5335
Views

Four Years After Delivery, USS Zumwalt Fires First Missile

zumwalt
Image courtesy USN

Published Oct 19, 2020 10:36 PM by The Maritime Executive

More than four years after she was first delivered, the futuristic destroyer USS Zumwalt has conducted her first live-fire SM-2 missile test. The exercise is a step towards gaining Initial Operational Capability (IOC) certification, which is expected sometime next year. 

The SM-2 (Standard Missile-2) is the Navy's workhorse anti-aircraft missile, and it has a secondary anti-ship role. Zumwalt is fitted with 80 VLS cells for SM-series missiles, Tomahawk cruise missiles and other munitions - 16 cells fewer than found aboard the Arleigh Burke-class destroyer series, which is 100 feet shorter and 6,000 tons lighter. 

Zumwalt's unique cannons were not part of the test, as the Navy has not yet found a practical and economical means to supply them with ammunition. The Zumwalt class was originally envisioned as a 32-vessel series, and the cannon was designed to take a purpose-built ammunition round. However, the class was gradually scaled back to three hulls due to budgetary considerations; the cost per round for a correspondingly smaller quantity of ammunition went up to nearly $1 million per shot. The Navy opted not to move forward with acquiring a supply of the ammunition due to the excessive price per unit, and the cannons have not been used.

Image courtesy USN

While her deck guns are silent, Zumwalt has other features that the Navy believes will be useful in a future conflict. Thanks to her unusual shape and her composite deckhouse, she has a very small radar cross-section, and that allows her to take on the "appearance" of a much smaller vessel for opponents' radar surveillance systems. She was also designed with power and weight margin built in for future, as-yet-undeveloped energy weapons systems like high-power lasers or railguns. 

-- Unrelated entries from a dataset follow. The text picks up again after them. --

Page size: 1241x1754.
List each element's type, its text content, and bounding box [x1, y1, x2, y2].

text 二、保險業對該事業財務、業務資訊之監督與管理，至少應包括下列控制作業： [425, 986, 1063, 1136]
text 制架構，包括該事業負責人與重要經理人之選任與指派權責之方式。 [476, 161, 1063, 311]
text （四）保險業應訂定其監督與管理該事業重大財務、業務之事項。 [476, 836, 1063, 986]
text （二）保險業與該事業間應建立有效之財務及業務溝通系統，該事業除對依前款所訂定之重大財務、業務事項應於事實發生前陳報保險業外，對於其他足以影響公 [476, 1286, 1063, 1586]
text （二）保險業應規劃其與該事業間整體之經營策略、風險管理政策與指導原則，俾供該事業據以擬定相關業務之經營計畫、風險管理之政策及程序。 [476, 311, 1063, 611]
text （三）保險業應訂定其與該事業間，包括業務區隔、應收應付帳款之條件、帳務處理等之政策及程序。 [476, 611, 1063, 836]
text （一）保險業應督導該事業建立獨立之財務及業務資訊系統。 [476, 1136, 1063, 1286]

“Today’s successful firing event is a critical milestone in the maturation of this incredible ship class and represents the culmination of a tremendous amount of hard work,” said Capt. Gary Cave, Zumwalt’s commanding officer. “It is a day we’ve been looking forward to and demonstrates the strides we are taking to add combat capability to our surface force.”

Two more Zumwalt-class vessels are currently undergoing construction at Bath Iron Works. When including R&D costs for the scaled-down series, the total cost per vessel is approximately $7.5 billion.